*STUDY TEXT*.

——————

UWaterloo’s GEDI team connects industry and the University to drive Canada’s innovation economy

UWaterloo’s GEDI team connects industry and the University to drive Canada’s innovation economy

Bridget Moloney, Managing Director of GEDI, talks about how the University of Waterloo bridges the gap between research and industry to propel business success

A collage of photos of the GEDI innovation labs
GEDI Innovation Labs at the University of Waterloo

Having your office in the David Johnston Research + Technology Park puts you right on campus at the University of Waterloo – one of Canada’s premiere research universities. That proximity comes with many advantages. You’re surrounded by more than cutting edge research. The University offers amazing arts and cultural events and the energy of brilliant minds at work solving tomorrow’s problems today. Your workforce also benefits from hiring graduates and co-op students to tap into new ideas and different approaches to problem solving.

Those are just the tip of the iceberg in what the University can offer your business. The full innovation capacity of the University is at your fingertips. Gateway for Enterprises to Discover Innovation at the University of Waterloo is a one-stop-shop for companies, in Canada and globally, to identify ways the University can help you solve problems and drive your business forward. 

We sat down with Bridget Moloney, Managing Director of GEDI, to learn more about her role and the ways GEDI can help your business.

You bring a wealth of private sector knowledge from your time at IBM to your role at the University of Waterloo. How has your experience at IBM shaped the way you approach leading GEDI to support businesses?

Head shot of Bridget Moloney
Bridget Moloney, Managing Director, GEDI

In my almost ten year career at the University of Waterloo I have been very fortunate to work with exceedingly talented people. They are not only world-leading researchers but also people breaking new ground at the intersection of research, technology, and business. My roles at the University have been in the domain of business development in terms of connecting UWaterloo researchers to companies. And now, in my role as Managing Director of GEDI, we strategically connect large enterprise companies with all of the facets of the University for the benefit of the University, its researchers and students, and the company.

——————

Items from a dataset:
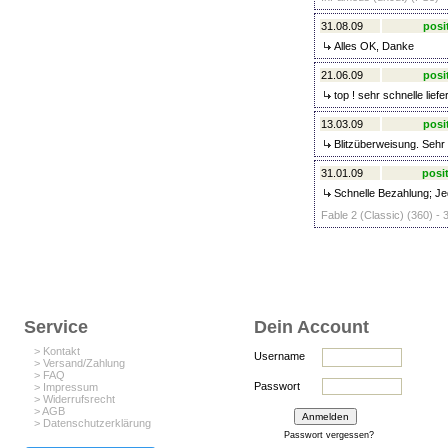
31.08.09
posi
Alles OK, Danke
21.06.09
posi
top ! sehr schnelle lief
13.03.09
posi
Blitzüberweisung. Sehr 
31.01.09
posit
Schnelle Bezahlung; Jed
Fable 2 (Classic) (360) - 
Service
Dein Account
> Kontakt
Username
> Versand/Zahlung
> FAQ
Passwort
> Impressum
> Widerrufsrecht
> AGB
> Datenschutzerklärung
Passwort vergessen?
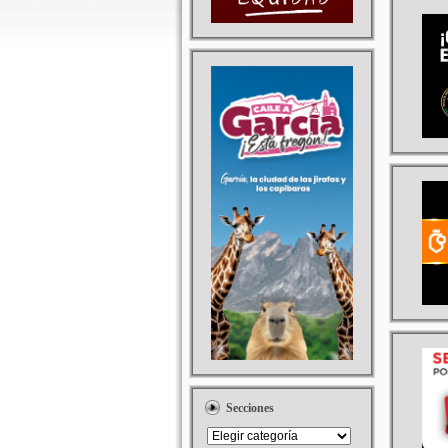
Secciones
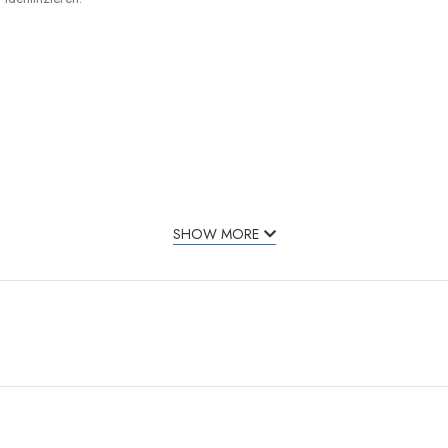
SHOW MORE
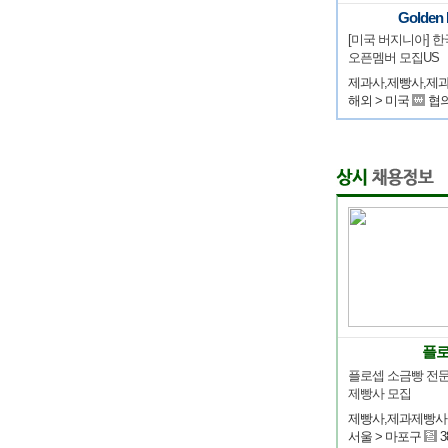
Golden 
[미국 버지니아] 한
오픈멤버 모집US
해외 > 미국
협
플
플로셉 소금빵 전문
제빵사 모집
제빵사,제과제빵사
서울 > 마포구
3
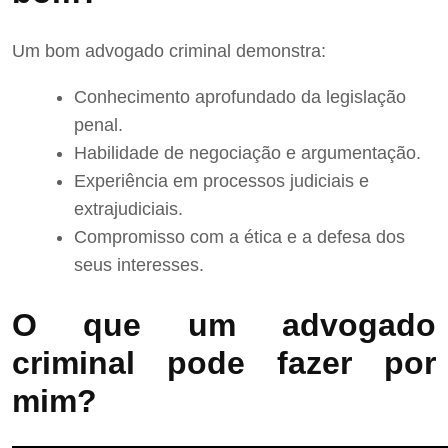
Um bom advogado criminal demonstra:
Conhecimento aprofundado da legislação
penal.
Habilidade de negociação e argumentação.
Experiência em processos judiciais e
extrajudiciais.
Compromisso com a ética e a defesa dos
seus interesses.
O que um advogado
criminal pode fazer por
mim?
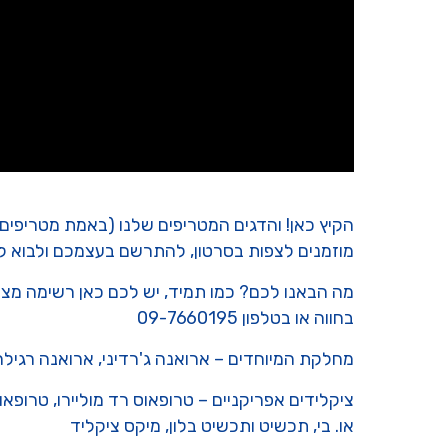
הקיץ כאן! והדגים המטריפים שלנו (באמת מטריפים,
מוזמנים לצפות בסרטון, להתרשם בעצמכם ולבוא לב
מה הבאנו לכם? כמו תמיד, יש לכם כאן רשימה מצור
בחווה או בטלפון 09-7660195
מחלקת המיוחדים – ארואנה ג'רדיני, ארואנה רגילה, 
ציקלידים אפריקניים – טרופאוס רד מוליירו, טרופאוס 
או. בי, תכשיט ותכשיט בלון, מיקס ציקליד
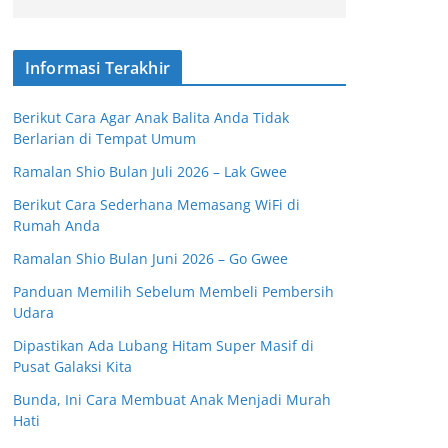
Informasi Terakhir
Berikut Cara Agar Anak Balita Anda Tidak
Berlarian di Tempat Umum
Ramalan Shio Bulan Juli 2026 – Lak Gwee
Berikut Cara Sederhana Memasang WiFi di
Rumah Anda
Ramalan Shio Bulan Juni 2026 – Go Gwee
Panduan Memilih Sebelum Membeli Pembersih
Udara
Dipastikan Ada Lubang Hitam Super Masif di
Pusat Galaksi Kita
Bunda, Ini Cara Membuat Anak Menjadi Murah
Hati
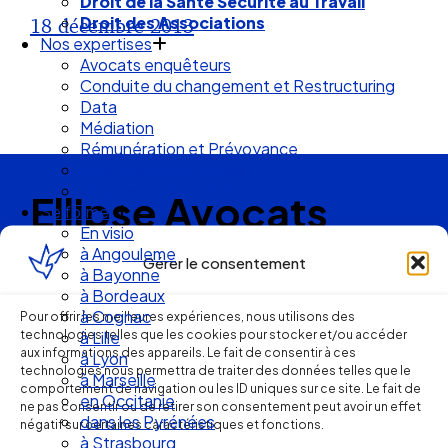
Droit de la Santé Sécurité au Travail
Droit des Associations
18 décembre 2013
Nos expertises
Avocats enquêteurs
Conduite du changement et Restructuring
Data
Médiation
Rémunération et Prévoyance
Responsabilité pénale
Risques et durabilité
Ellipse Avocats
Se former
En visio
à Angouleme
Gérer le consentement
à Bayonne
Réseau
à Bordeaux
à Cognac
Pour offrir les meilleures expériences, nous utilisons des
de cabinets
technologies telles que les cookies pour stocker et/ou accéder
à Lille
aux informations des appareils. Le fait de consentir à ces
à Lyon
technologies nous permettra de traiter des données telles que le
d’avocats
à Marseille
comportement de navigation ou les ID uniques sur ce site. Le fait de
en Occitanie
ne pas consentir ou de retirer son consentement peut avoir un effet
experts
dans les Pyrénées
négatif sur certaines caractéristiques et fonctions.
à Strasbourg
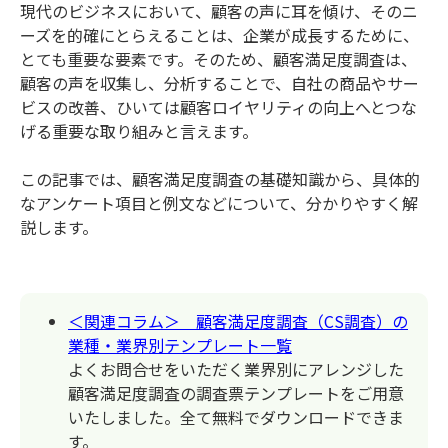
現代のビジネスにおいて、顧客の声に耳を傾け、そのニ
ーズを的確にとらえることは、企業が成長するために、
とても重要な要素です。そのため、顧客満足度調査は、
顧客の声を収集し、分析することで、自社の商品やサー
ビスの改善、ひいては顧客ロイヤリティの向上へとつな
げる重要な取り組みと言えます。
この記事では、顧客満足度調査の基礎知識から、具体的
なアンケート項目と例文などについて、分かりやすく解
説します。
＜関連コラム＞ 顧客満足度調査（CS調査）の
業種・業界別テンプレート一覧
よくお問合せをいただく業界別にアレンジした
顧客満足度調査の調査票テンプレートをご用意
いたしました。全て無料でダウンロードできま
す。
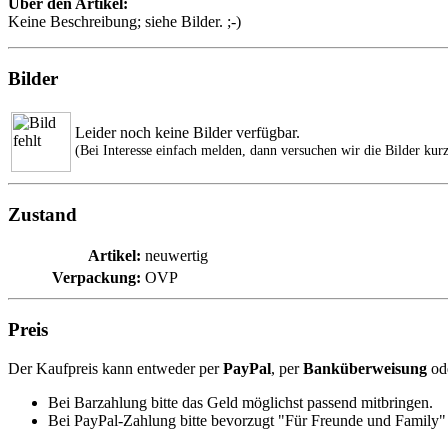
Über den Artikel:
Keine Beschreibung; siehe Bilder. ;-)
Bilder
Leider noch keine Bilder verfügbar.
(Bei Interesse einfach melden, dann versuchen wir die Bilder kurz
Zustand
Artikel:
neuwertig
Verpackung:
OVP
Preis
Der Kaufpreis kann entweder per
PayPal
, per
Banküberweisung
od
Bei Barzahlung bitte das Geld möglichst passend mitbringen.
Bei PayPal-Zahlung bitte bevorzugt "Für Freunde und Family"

——————

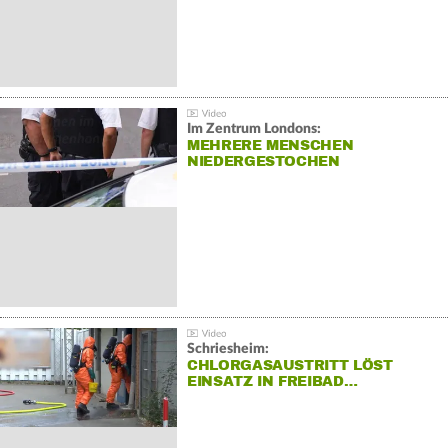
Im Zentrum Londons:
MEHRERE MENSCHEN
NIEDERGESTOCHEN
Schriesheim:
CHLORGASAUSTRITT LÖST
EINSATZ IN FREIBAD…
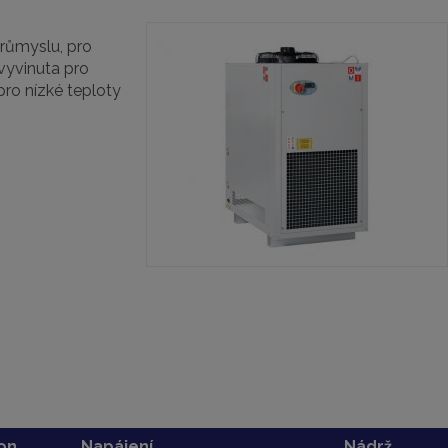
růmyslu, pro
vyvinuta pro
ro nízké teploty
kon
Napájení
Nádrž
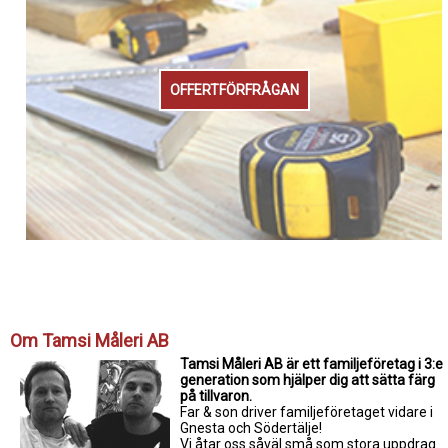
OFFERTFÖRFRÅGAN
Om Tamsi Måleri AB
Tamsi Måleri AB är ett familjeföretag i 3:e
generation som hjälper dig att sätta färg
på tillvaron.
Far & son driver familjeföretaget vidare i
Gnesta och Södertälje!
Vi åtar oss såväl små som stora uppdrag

——————

Could you give everything in the GEDI article from "A collage of" down to "to problem solving." again, changing "co-op students" to "interns"?

*WRITTEN ANSWER*.
A collage of photos of the GEDI innovation labs
GEDI Innovation Labs at the University of Waterloo

Having your office in the David Johnston Research + Technology Park puts you right on campus at the University of Waterloo – one of Canada’s premiere research universities. That proximity comes with many advantages. You’re surrounded by more than cutting edge research. The University offers amazing arts and cultural events and the energy of brilliant minds at work solving tomorrow’s problems today. Your workforce also benefits from hiring graduates and interns to tap into new ideas and different approaches to problem solving.